Bioengineers and physicians have created an artificial ear by using 3D printing and injectable moulds, a development that could bring hope to children born with a congenital deformity called microtia.
In a study published in PLOS ONE, Cornell University biomedical engineers and Weill Cornell Medical College physicians described how 3D printing and injectable gels made of living cells can fashion ears that are practically identical to a human ear. Over a three-month period, these flexible ears grew cartilage to replace the collagen that was used to mould them.
‘This is such a win-win for both medicine and basic science, demonstrating what we can achieve when we work together,’ said co-lead author Lawrence Bonassar, associate professor of biomedical engineering.
The novel ear may be the solution reconstructive surgeons have long wished for to help children born with ear deformity, said co-lead author Dr. Jason Spector, director of the Laboratory for Bioregenerative Medicine and Surgery and associate professor of plastic surgery at Weill Cornell in New York City.
‘A bioengineered ear replacement like this would also help individuals who have lost part or all of their external ear in an accident or from cancer,’ Spector said in a statement.
Replacement ears are usually constructed with materials that have a Styrofoam-like consistency, or sometimes, surgeons build ears from a patient’s harvested rib. This option is challenging and painful for children, and the ears rarely look completely natural or perform well, Spector said.

• Stored data:
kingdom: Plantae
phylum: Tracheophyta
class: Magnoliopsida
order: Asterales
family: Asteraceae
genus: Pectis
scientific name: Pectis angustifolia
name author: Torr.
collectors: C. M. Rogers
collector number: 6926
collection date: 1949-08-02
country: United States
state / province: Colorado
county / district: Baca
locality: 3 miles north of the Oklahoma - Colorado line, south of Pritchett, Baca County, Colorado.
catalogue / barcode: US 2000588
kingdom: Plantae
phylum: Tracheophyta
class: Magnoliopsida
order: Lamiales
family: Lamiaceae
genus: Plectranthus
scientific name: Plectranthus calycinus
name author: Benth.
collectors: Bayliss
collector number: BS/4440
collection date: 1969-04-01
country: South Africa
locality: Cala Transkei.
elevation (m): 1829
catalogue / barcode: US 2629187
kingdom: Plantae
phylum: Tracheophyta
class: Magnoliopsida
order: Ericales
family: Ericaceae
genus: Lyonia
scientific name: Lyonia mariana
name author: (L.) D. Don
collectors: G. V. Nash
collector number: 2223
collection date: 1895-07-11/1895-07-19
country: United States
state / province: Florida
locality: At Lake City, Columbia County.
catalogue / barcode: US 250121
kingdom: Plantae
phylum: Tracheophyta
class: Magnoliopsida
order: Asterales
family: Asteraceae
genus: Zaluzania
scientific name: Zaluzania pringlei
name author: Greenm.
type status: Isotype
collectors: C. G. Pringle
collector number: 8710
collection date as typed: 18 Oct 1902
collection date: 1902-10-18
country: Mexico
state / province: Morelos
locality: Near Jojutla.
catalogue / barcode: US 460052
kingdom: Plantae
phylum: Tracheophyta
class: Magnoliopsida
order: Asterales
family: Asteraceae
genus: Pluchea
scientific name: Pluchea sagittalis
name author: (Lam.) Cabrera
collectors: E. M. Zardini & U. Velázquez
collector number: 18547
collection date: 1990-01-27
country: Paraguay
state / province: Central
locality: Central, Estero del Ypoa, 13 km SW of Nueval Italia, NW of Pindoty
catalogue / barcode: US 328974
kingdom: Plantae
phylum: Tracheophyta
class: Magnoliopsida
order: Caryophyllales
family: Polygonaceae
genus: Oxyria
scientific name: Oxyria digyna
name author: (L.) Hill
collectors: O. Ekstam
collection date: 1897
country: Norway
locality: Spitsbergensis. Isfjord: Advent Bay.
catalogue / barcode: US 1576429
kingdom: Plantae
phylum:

• Required tasks:
(a) In the article on the bioengineered ear, what did the flexible ears grow over three months to replace the collagen used to mould them?
(b) Reproduce the article on the bioengineered ear from "Replacement ears are" up to and including "well, Spector said.".

• Answers to the problems:
(a) Cartilage.

(b)
Replacement ears are usually constructed with materials that have a Styrofoam-like consistency, or sometimes, surgeons build ears from a patient’s harvested rib. This option is challenging and painful for children, and the ears rarely look completely natural or perform well, Spector said.